Material for this exercise: Begin

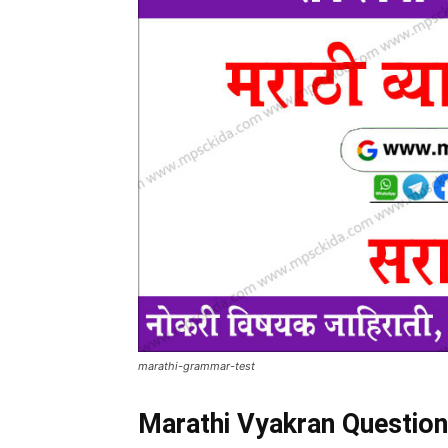
marathi-grammar-test
Marathi Vyakran Question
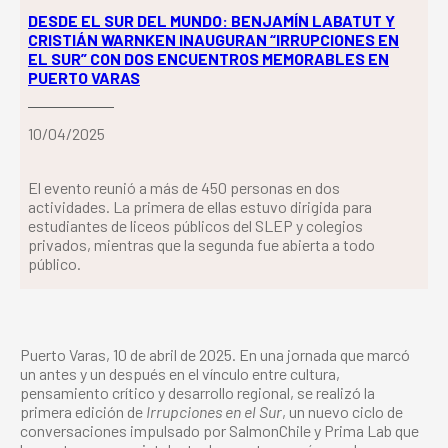
DESDE EL SUR DEL MUNDO: BENJAMÍN LABATUT Y
CRISTIÁN WARNKEN INAUGURAN “IRRUPCIONES EN
EL SUR” CON DOS ENCUENTROS MEMORABLES EN
PUERTO VARAS
10/04/2025
El evento reunió a más de 450 personas en dos
actividades. La primera de ellas estuvo dirigida para
estudiantes de liceos públicos del SLEP y colegios
privados, mientras que la segunda fue abierta a todo
público.
Puerto Varas, 10 de abril de 2025. En una jornada que marcó
un antes y un después en el vínculo entre cultura,
pensamiento crítico y desarrollo regional, se realizó la
primera edición de
Irrupciones en el Sur
, un nuevo ciclo de
conversaciones impulsado por SalmonChile y Prima Lab que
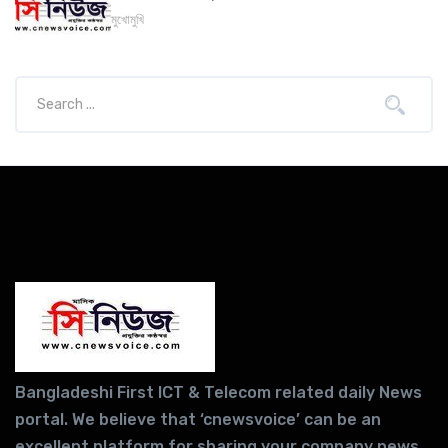
মুখোমুখি
Bangladeshi First ICT & Telecom related daily News
portal. We believe that ‘cnewsvoice’ can be an
excellent platform for sharing your company news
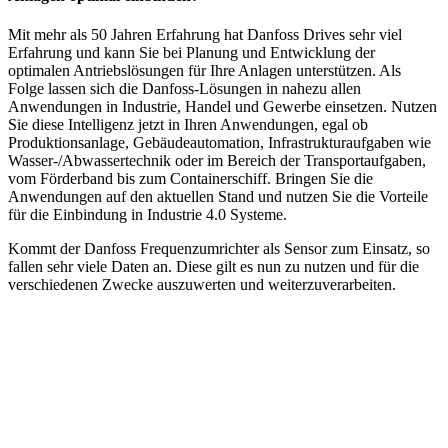
Mit mehr als 50 Jahren Erfahrung hat Danfoss Drives sehr viel
Erfahrung und kann Sie bei Planung und Entwicklung der
optimalen Antriebslösungen für Ihre Anlagen unterstützen. Als
Folge lassen sich die Danfoss-Lösungen in nahezu allen
Anwendungen in Industrie, Handel und Gewerbe einsetzen. Nutzen
Sie diese Intelligenz jetzt in Ihren Anwendungen, egal ob
Produktionsanlage, Gebäudeautomation, Infrastrukturaufgaben wie
Wasser-/Abwassertechnik oder im Bereich der Transportaufgaben,
vom Förderband bis zum Containerschiff. Bringen Sie die
Anwendungen auf den aktuellen Stand und nutzen Sie die Vorteile
für die Einbindung in Industrie 4.0 Systeme.
Kommt der Danfoss Frequenzumrichter als Sensor zum Einsatz, so
fallen sehr viele Daten an. Diese gilt es nun zu nutzen und für die
verschiedenen Zwecke auszuwerten und weiterzuverarbeiten.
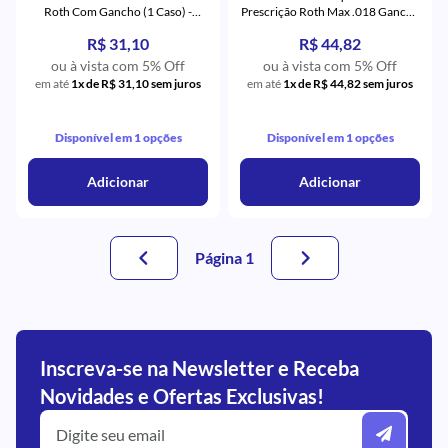
Roth Com Gancho (1 Caso) -
Prescrição Roth Max .018 Gancho
Aditek
Canino - Morelli
R$ 31,10
R$ 44,82
ou à vista com 5% Off
ou à vista com 5% Off
em até
1x de R$ 31,10 sem juros
em até
1x de R$ 44,82 sem juros
Disponível em 1 opções
Disponível em 1 opções
Adicionar
Adicionar
Página 1
Inscreva-se na Newsletter e Receba
Novidades e Ofertas Exclusivas!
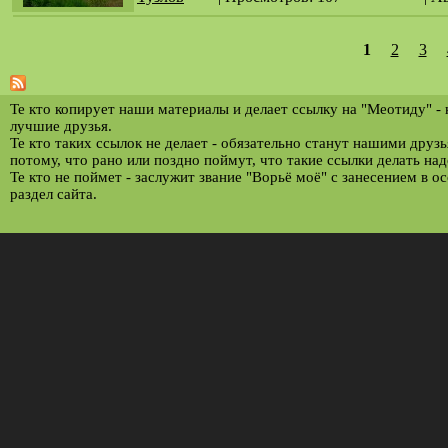
1
2
3
С
т
р
Те кто копирует наши материалы и делает ссылку на "Меотиду" -
лучшие друзья.
а
Те кто таких ссылок не делает - обязательно станут нашими друз
потому, что рано или поздно поймут, что такие ссылки делать над
н
Те кто не поймет - заслужит звание "Ворьё моё" с занесением в о
и
раздел сайта.
ц
ы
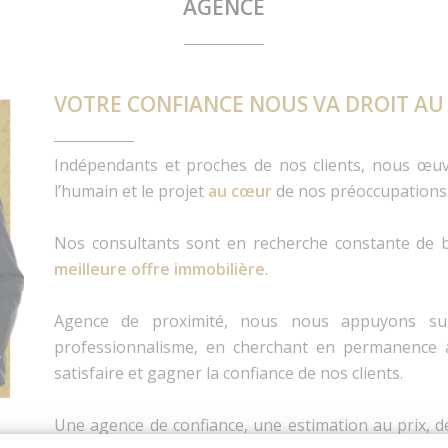
AGENCE
VOTRE CONFIANCE NOUS VA DROIT AU
Indépendants et proches de nos clients, nous œuv
l’humain et le projet
au cœur
de nos préoccupations
Nos consultants sont en recherche constante de b
meilleure offre immobilière
.
Agence de proximité, nous nous appuyons sur
professionnalisme, en cherchant en permanence à
satisfaire et gagner la confiance de nos clients.
Une agence de confiance, une estimation au prix, 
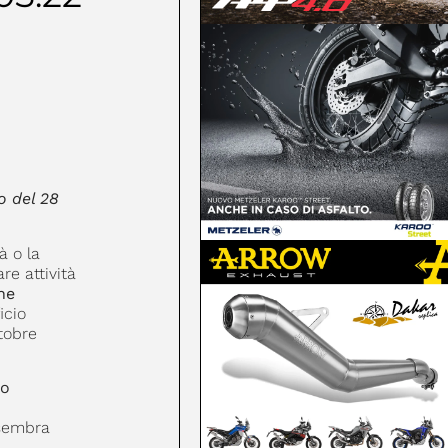
o del 28
à o la
re attività
ne
icio
ttobre
ro
 sembra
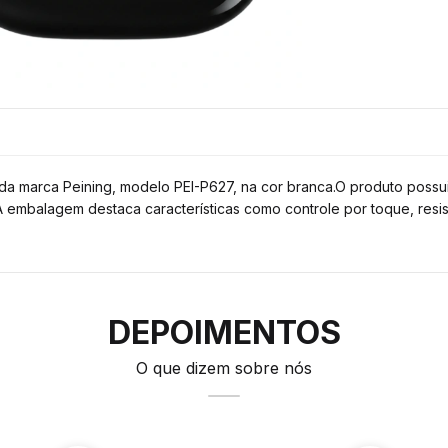
a marca Peining, modelo PEI-P627, na cor branca.O produto possui
 embalagem destaca características como controle por toque, resi
DEPOIMENTOS
O que dizem sobre nós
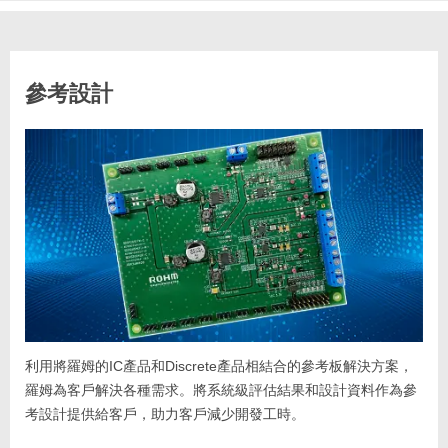
參考設計
利用將羅姆的IC產品和Discrete產品相結合的參考板解決方案，
羅姆為客戶解決各種需求。將系統級評估結果和設計資料作為參
考設計提供給客戶，助力客戶減少開發工時。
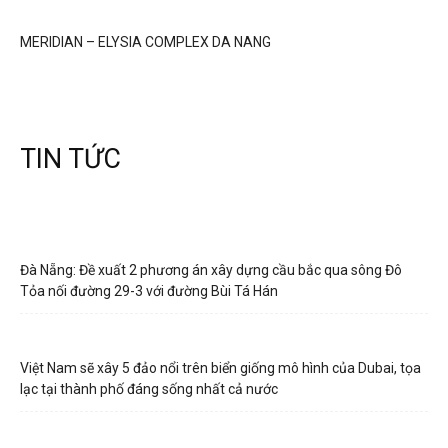
MERIDIAN – ELYSIA COMPLEX DA NANG
TIN TỨC
Đà Nẵng: Đề xuất 2 phương án xây dựng cầu bắc qua sông Đô
Tỏa nối đường 29-3 với đường Bùi Tá Hán
Việt Nam sẽ xây 5 đảo nổi trên biển giống mô hình của Dubai, tọa
lạc tại thành phố đáng sống nhất cả nước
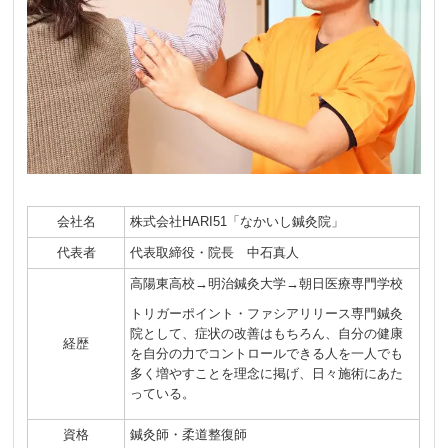
会社名
株式会社HARI51「なかいし鍼灸院」
代表者
代表取締役・院長 中石真人
高陽東高校→明治鍼灸大学→朝日医療専門学校
トリガーポイント・ファシアリリース専門鍼灸
院として、症状の改善はもちろん、自分の健康
経歴
を自分の力でコントロールできる人を一人でも
多く増やすことを理念に掲げ、日々施術にあた
っている。
資格
鍼灸師・柔道整復師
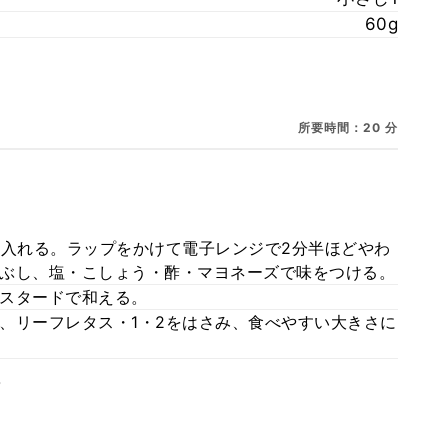
60g
所要時間：20 分
に入れる。ラップをかけて電子レンジで2分半ほどやわ
ぶし、塩・こしょう・酢・マヨネーズで味をつける。
スタードで和える。
、リーフレタス・1・2をはさみ、食べやすい大きさに
。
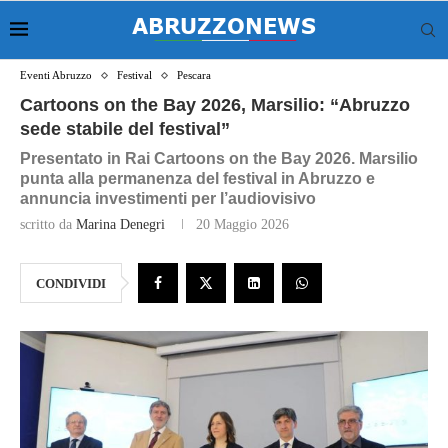
Eventi Abruzzo
Festival
Pescara
Cartoons on the Bay 2026, Marsilio: “Abruzzo
sede stabile del festival”
Presentato in Rai Cartoons on the Bay 2026. Marsilio
punta alla permanenza del festival in Abruzzo e
annuncia investimenti per l’audiovisivo
scritto da
Marina Denegri
20 Maggio 2026
CONDIVIDI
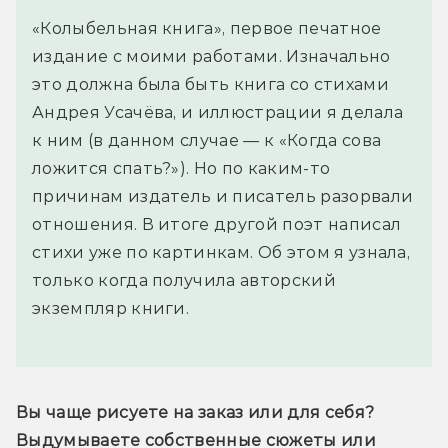
«Колыбельная книга», первое печатное
издание с моими работами. Изначально
это должна была быть книга со стихами
Андрея Усачёва, и иллюстрации я делала
к ним (в данном случае — к «Когда сова
ложится спать?»). Но по каким-то
причинам издатель и писатель разорвали
отношения. В итоге другой поэт написал
стихи уже по картинкам. Об этом я узнала,
только когда получила авторский
экземпляр книги.
Вы чаще рисуете на заказ или для себя? 
Выдумываете собственные сюжеты или 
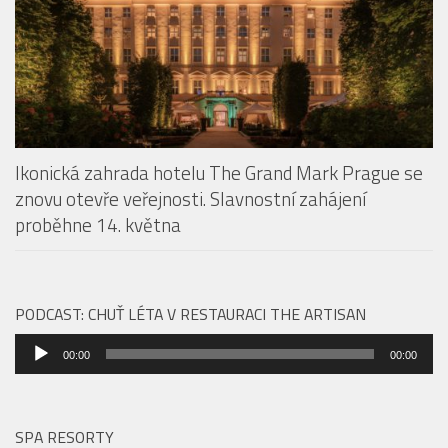
Ikonická zahrada hotelu The Grand Mark Prague se
znovu otevře veřejnosti. Slavnostní zahájení
proběhne 14. května
PODCAST: CHUŤ LÉTA V RESTAURACI THE ARTISAN
Audio
00:00
00:00
přehrávač
SPA RESORTY
Storytelling, který se nevypráví jen slovy.
Justin Svoboda propojuje příběhy, hudbu i
saunové rituály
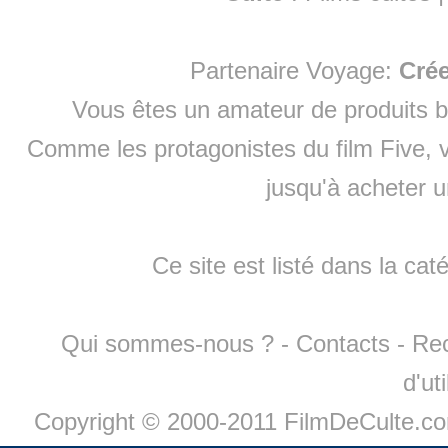
Partenaire Voyage:
Cré
Vous êtes un amateur de produits
b
Comme les protagonistes du film Five, v
jusqu'à
acheter 
Ce site est listé dans la cat
Qui sommes-nous ?
-
Contacts
-
Re
d'ut
Copyright © 2000-2011 FilmDeCulte.c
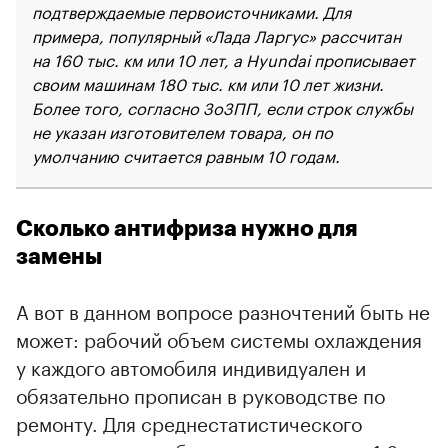
подтверждаемые первоисточниками. Для
примера, популярный «Лада Ларгус» рассчитан
на 160 тыс. км или 10 лет, а Hyundai прописывает
своим машинам 180 тыс. км или 10 лет жизни.
Более того, согласно ЗоЗПП, если строк службы
не указан изготовителем товара, он по
умолчанию считается равным 10 годам.
Сколько антифриза нужно для
замены
А вот в данном вопросе разночтений быть не
может: рабочий объем системы охлаждения
у каждого автомобиля индивидуален и
обязательно прописан в руководстве по
ремонту. Для среднестатистического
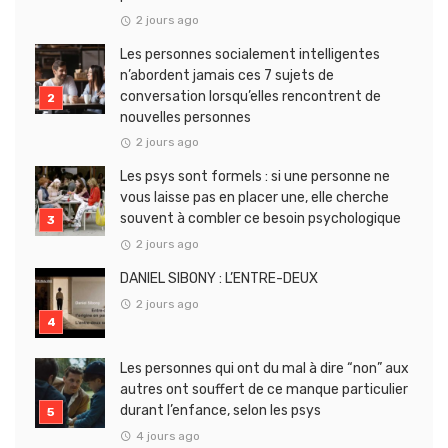
2 jours ago
Les personnes socialement intelligentes
n’abordent jamais ces 7 sujets de
conversation lorsqu’elles rencontrent de
nouvelles personnes
2 jours ago
Les psys sont formels : si une personne ne
vous laisse pas en placer une, elle cherche
souvent à combler ce besoin psychologique
2 jours ago
DANIEL SIBONY : L’ENTRE-DEUX
2 jours ago
Les personnes qui ont du mal à dire “non” aux
autres ont souffert de ce manque particulier
durant l’enfance, selon les psys
4 jours ago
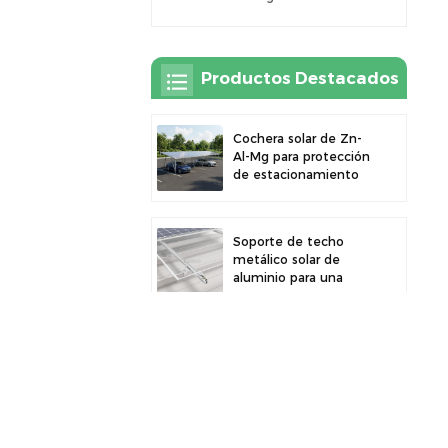
Productos Destacados
Cochera solar de Zn-
Al-Mg para protección
de estacionamiento
exterior y generación
de energía solar
Soporte de techo
metálico solar de
aluminio para una
gran durabilidad e
instalación segura de
paneles
Cochera solar robusta
de aluminio para un
aprovechamiento
eficiente de la energía
solar y protección del
vehículo.
Abrazadera de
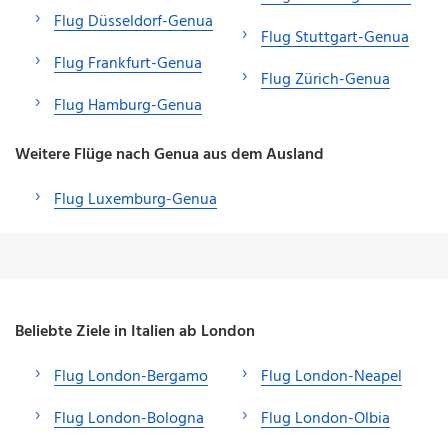
Flug Düsseldorf-Genua
Flug Stuttgart-Genua
Flug Frankfurt-Genua
Flug Zürich-Genua
Flug Hamburg-Genua
Weitere Flüge nach Genua aus dem Ausland
Flug Luxemburg-Genua
Beliebte Ziele in Italien ab London
Flug London-Bergamo
Flug London-Neapel
Flug London-Bologna
Flug London-Olbia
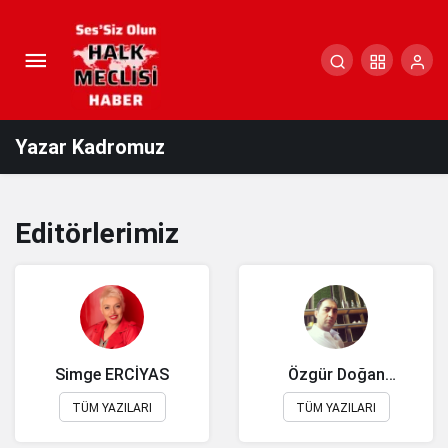
Yazar Kadromuz
Editörlerimiz
Simge ERCİYAS
Özgür Doğan
YILMAZ
TÜM YAZILARI
TÜM YAZILARI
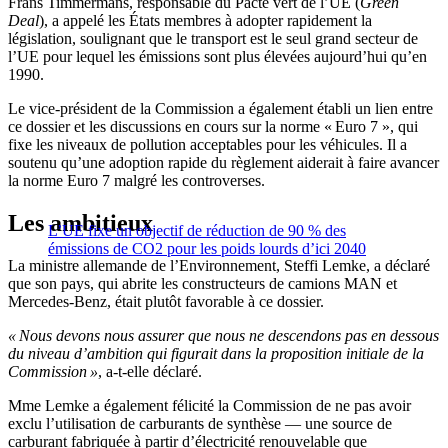
Frans Timmermans, responsable du Pacte vert de l’UE (
Green
Deal
), a appelé les États membres à adopter rapidement la
législation, soulignant que le transport est le seul grand secteur de
l’UE pour lequel les émissions sont plus élevées aujourd’hui qu’en
1990.
Le vice-président de la Commission a également établi un lien entre
ce dossier et les discussions en cours sur la norme « Euro 7 », qui
fixe les niveaux de pollution acceptables pour les véhicules. Il a
soutenu qu’une adoption rapide du règlement aiderait à faire avancer
la norme Euro 7 malgré les controverses.
Les ambitieux
L’UE fixe un objectif de réduction de 90 % des
émissions de CO2 pour les poids lourds d’ici 2040
La ministre allemande de l’Environnement, Steffi Lemke, a déclaré
que son pays, qui abrite les constructeurs de camions MAN et
Mercedes-Benz, était plutôt favorable à ce dossier.
« Nous devons nous assurer que nous ne descendons pas en dessous
du niveau d’ambition qui figurait dans la proposition initiale de la
Commission »
, a-t-elle déclaré.
Mme Lemke a également félicité la Commission de ne pas avoir
exclu l’utilisation de carburants de synthèse — une source de
carburant fabriquée à partir d’électricité renouvelable que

Material for this exercise: End

To-do item:
Above are records with pictures. Reproduce exactly only the lines from the line with "eficiente de la energía" through the line with "Beliebte Ziele in Italien ab London", both ends included, and leave the pictures out.

Answer:
eficiente de la energía
solar y protección del
vehículo.
Abrazadera de
Flug Düsseldorf-Genua
Flug Stuttgart-Genua
Flug Frankfurt-Genua
Flug Zürich-Genua
Flug Hamburg-Genua
Weitere Flüge nach Genua aus dem Ausland
Flug Luxemburg-Genua
Beliebte Ziele in Italien ab London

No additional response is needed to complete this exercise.